Let's transform the returned function before returning it by applying an arbitrary function h to it:

(Y (lambda (thunk)
     (h (lambda (x)
          (if (zerop x)
              1
              … )))))
Ok, so now when we (funcall thunk) we don't get what we want, we've got an invocation of h around it. If we have an inverse to h, h-1, available, we can undo it:
(y (lambda (thunk)
      (h (lambda (x)
           (if (zerop x)
               1
               (* (funcall (h-1 (funcall thunk)) (- x 1))))))))
As a concrete example, we return a list and at the call site we extract the first element of that list before calling it:
* (funcall (car (y (lambda (thunk)
                     (list (lambda (x)
                             (if (zerop x)
                                 1
                                 (* x (funcall (car (funcall thunk)) (- x 1))))))))
           6)
720
So we can return a list of mutually recursive functions:
(y (lambda (thunk)
    (list
      ;; even?
      (lambda (n)
        (or (zerop n)
            (funcall (cadr (funcall thunk)) (- n 1))))

      ;; odd?
      (lambda (n)
        (and (not (zerop n))
             (funcall (car (funcall thunk)) (- n 1))))
      )))
If we use the η-expanded version of the Y operator, then we can adapt it to expect a list of mutually recursive functions on the recursive call:
(defun y* (&rest g-list)
  (let ((d (lambda (f)
             (map 'list (lambda (g)
                          (lambda (&rest args)
                            (apply (apply g (funcall f f)) args)))
                  g-list))))
     (funcall d d)))
which we could use like this:
* (let ((eo (y* (lambda (even? odd?)
                  (declare (ignore even?))
                  (lambda (n)
                    (or (zerop n)
                        (funcall odd? (- n 1)))))
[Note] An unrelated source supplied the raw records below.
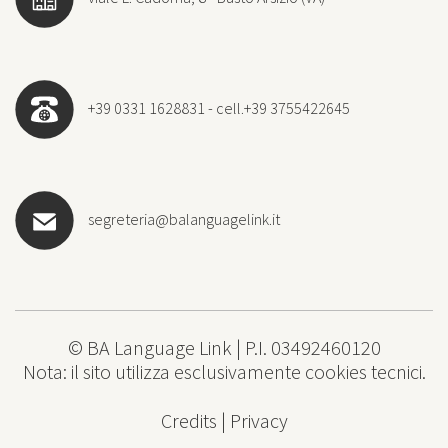
+39 0331 1628831 - cell.+39 3755422645
segreteria@balanguagelink.it
© BA Language Link | P.I. 03492460120
Nota: il sito utilizza esclusivamente cookies tecnici.
Credits
|
Privacy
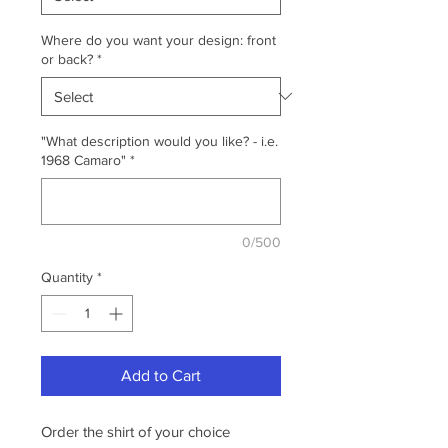
Where do you want your design: front
or back?
*
"What description would you like? - i.e.
1968 Camaro"
*
0/500
Quantity
*
Add to Cart
Order the shirt of your choice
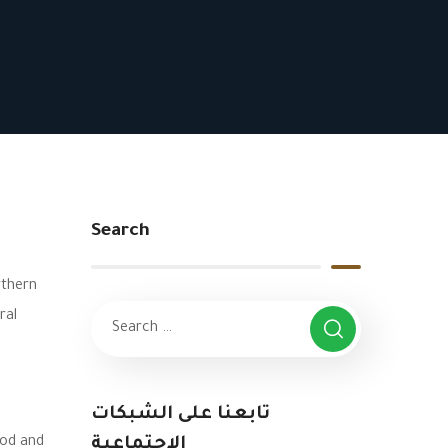
Search
rthern
ral
تابعنا على الشبكات
ood and
الاجتماعية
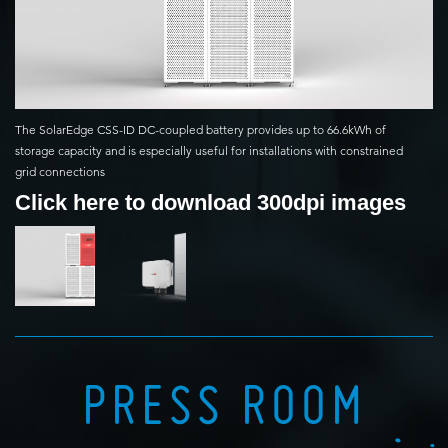
The SolarEdge CSS-ID DC-coupled battery provides up to 66.6kWh of
storage capacity and is especially useful for installations with constrained
grid connections
Click here to download 300dpi images
PRESS ROOM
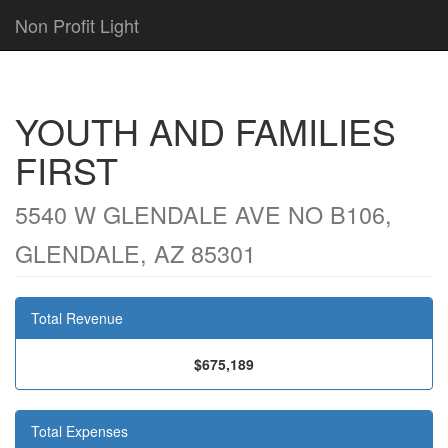
Non Profit Light
YOUTH AND FAMILIES
FIRST
5540 W GLENDALE AVE NO B106,
GLENDALE, AZ 85301
Total Revenue
$675,189
Total Expenses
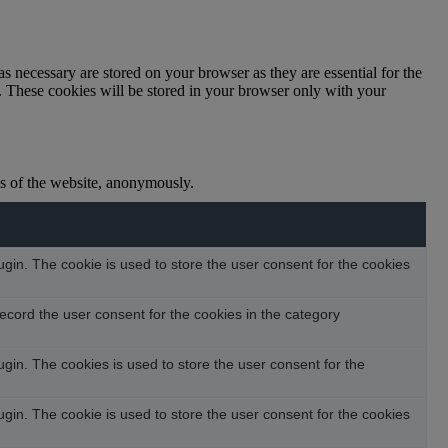
s necessary are stored on your browser as they are essential for the
e. These cookies will be stored in your browser only with your
res of the website, anonymously.
in. The cookie is used to store the user consent for the cookies
ecord the user consent for the cookies in the category
in. The cookies is used to store the user consent for the
in. The cookie is used to store the user consent for the cookies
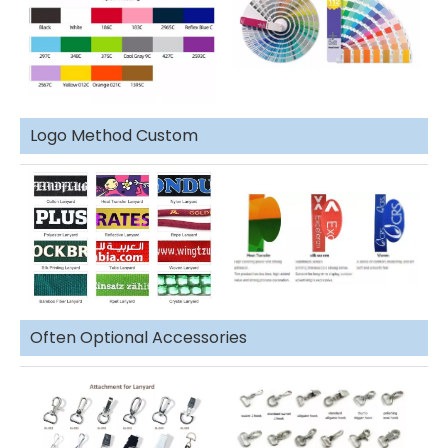
Logo Method Custom
Often Optional Accessories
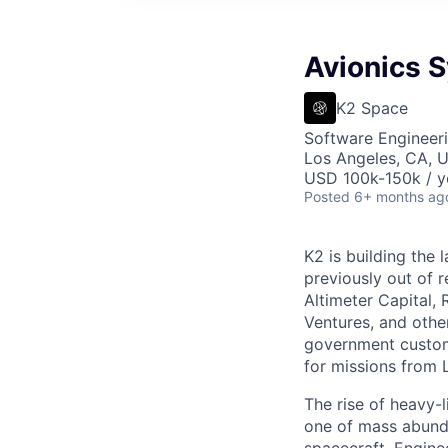
Avionics 
K2 Space
Software Engineer
Los Angeles, CA, 
USD 100k-150k / y
Posted
6+ months ag
K2 is building the 
previously out of 
Altimeter Capital,
Ventures, and oth
government custome
for missions from 
The rise of heavy-l
one of mass abunda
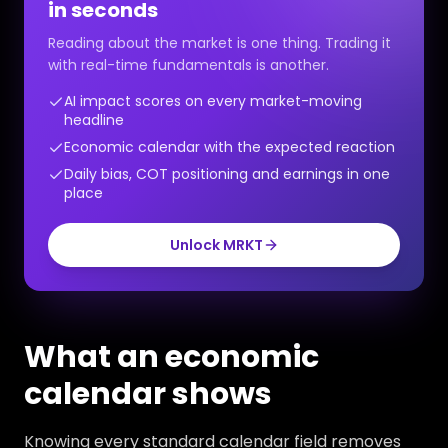
in seconds
Reading about the market is one thing. Trading it
with real-time fundamentals is another.
AI impact scores on every market-moving
headline
Economic calendar with the expected reaction
Daily bias, COT positioning and earnings in one
place
Unlock MRKT
What an economic
calendar shows
Knowing every standard calendar field removes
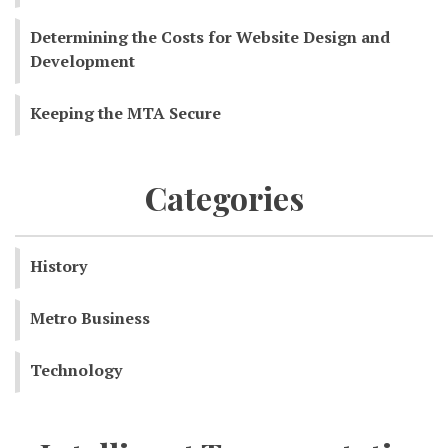
Determining the Costs for Website Design and
Development
Keeping the MTA Secure
Categories
History
Metro Business
Technology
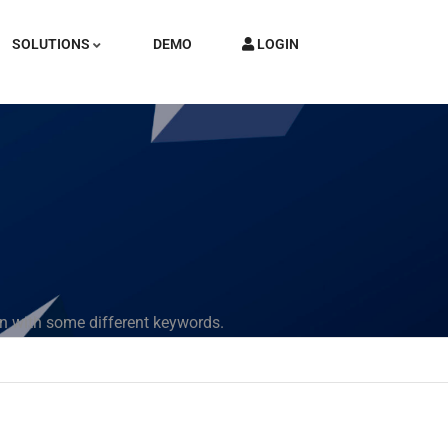
SOLUTIONS
DEMO
LOGIN
in with some different keywords.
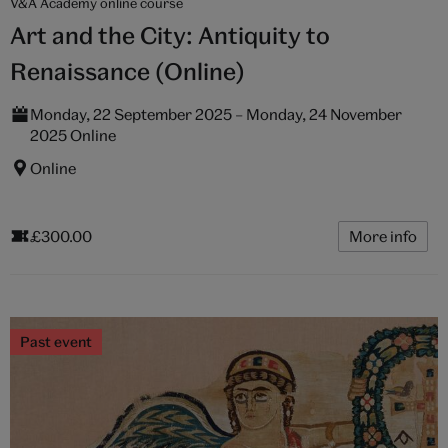
V&A Academy online course
Art and the City: Antiquity to
Renaissance (Online)
Monday, 22 September 2025 – Monday, 24 November
2025 Online
Online
£300.00
More info
Past event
                (lambda (even? odd?)
                  (declare (ignore odd?))
                  (lambda (n)
                    (and (not (zerop n))
                         (funcall even? (- n 1))))))))
     (let ((even? (car eo))
           (odd?  (cadr eo)))
       (do ((i 0 (+ i 1)))
           ((>= i 5))
         (format t "~%~d, ~s ~s"
                 i
                 (funcall even? i)
                 (funcall odd? i)))))))
                 
0, T NIL
1, NIL T
2, T NIL
3, NIL T
4, T NIL
Instead of returning a list of mutually recursive functions, we could return them as multiple values. We just have to be expecting multiple values at the call site:
(defun y* (&rest gs)
  (let ((d (lambda (f)
             (apply #'values
                    (map 'list
                         (lambda (g)
                           (lambda (&rest args)
                             (apply (multiple-value-call g (funcall f f)) args)))
                         gs)))))
    (funcall d d)))

MIT Scheme used to have a construct called a named lambda. A named lambda has an extra first argument that is automatically filled in with the function itself. So during evaluation of the body of a named lambda, the name is bound to the named lambda, enabling the function to call itself recursively:

(defmacro named-lambda ((name &rest args) &body body)
  `(y1 (lambda (,name)
         (lambda ,args
           ,@body))))

* (funcall (named-lambda (factorial x)
            (if (zerop x)
                1
                (* x (funcall factorial (- x 1)))))
         6)
720
This leads us to named let expressions. In a named let, the implicit lambda that performs the let bindings is a named lambda. Using that name to invoke the lambda on a different set of arguments is like recursively re-doing the let.
* (named-let fact ((x 6)) (if (zerop x) 1 (* x (funcall fact (- x 1)))))

720

In Scheme, you use letrec to define recursive or mutually recursive procedures. Internal definitions expand into an appropriate letrec. letrec achieves the necessary circularity not through the Y operator, but through side effects. It is hard to tell the difference, but there is a difference. Using the Y operator would allow you to have recursion, but avoid the implicit side effects in a letrec.

Oleg Kiselyov has more to say about the Y operator at http://okmij.org/ftp/Computation/fixed-point-combinators.html

1 comment:

Michael South said...

In the "y1" definition, should "(funcall factorial x)" actually be "(funcall factorial (- x 1))"?